En premier lieu, Jacques de Guénin refuse les étiquettes encombrantes d’anti-social, d’égoïste ou encore d’avide de profit, simplement parce qu’il se déclare libéral. Il souhaite recadrer les concepts utilisés, les buts poursuivis par les libéraux. Pour faire simple, il a pour objectif d’expliquer que « les anti-libéraux n’ont pas le monopole du coeur », pour reprendre la célèbre formule. Soit, mais on se doit de rétorquer immédiatement que les libéraux n’ont pas non plus le monopole de la liberté. Pour quelqu’un qui tourne en dérision – à juste titre, il faut le reconnaître – la méconnaissance des militants « anti-libéraux » des valeurs originelles du courant libéral, il semble oublier – à dessein – que la gauche n’est pas totalitaire, et que la pensée libérale structure grandement la réflexion socialiste. Pour l’anecdote, ne parle-t-on pas de « gauchistes irresponsables » pour qualifier les hommes à l’origine d’un certain libertarisme post soixante-huitard occidental ?
Avant d’aborder l’aspect théorique de la réponse à M. Guenin, on se doit de faire l’observation fondamentale suivante : les recettes néo-libérales économiques n’ont pas, loin s’en faut, été efficaces en Occident. Au sortir des 30 Glorieuses, l’apparition du chômage de masse a décrédibilisé les keynésianisme tant abhorré; mais n’oublions pas que le néo-libéralisme de Hayek et Friedman (des Chicago boys en général) a été la réponse apportée par les gouvernements anglo-saxons dans un premier temps, puis dans toute l’Europe dans un second.
L’Occident, avec une variation de degrés – parfois élevée – est dans un cadre d’échange mondial, avec des structures légales qui sont infiniment plus néo-libérales aujourd’hui qu’au début des années 70′. Et pour quel résultat ? Chômage structurel, inégalités salariales hors normes, entreprises aux ramifications financières et politiques si énormes qu’elles peuvent à elles seules faire plier un Etat.

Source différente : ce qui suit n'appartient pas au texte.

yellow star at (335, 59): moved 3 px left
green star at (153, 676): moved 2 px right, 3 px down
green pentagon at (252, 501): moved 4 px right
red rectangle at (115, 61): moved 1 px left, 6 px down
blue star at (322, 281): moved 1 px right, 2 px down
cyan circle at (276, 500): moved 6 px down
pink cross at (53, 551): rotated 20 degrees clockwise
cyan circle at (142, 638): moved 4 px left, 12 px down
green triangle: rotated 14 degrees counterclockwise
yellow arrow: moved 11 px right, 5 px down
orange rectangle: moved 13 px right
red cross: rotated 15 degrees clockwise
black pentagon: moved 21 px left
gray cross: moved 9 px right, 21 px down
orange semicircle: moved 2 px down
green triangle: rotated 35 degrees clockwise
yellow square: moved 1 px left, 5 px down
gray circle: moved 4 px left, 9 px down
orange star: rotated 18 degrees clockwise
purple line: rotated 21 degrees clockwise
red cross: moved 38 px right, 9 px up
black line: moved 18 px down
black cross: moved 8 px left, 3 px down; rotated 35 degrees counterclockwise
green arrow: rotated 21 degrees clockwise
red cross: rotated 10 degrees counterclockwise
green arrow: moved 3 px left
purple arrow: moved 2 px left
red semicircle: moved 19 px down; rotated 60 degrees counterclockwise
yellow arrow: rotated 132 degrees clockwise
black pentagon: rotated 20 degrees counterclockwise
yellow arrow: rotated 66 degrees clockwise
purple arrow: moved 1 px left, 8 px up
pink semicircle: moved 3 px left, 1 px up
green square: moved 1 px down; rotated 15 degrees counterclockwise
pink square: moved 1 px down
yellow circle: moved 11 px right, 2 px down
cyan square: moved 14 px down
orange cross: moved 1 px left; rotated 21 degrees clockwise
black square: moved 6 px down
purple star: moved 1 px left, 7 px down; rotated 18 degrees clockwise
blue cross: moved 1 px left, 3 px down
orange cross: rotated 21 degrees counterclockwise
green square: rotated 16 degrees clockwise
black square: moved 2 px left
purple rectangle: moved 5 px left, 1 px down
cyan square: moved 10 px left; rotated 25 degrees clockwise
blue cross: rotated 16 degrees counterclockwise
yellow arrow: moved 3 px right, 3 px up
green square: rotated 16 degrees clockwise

Sous un angle purement pragmatique et expérimental, personne ne peut oser prétendre que les inégalités ne se sont pas accrues durant ces 2 à 3 dernières décennies : les indicateurs de PIB ou de PIB/hab. étant biaisés, si l’on se réfère à la place au différentiel riche-pauvre (la courbe de Gini), on constate des écarts plus importants chaque année. Dès lors, toute cette théorie pour quoi ? Affirmer que c’est à la pratique de se plier à la théorie ? Sortons de ce dogmatisme dangereux. Pour n’en attaquer que mieux le cadre théorique libéral.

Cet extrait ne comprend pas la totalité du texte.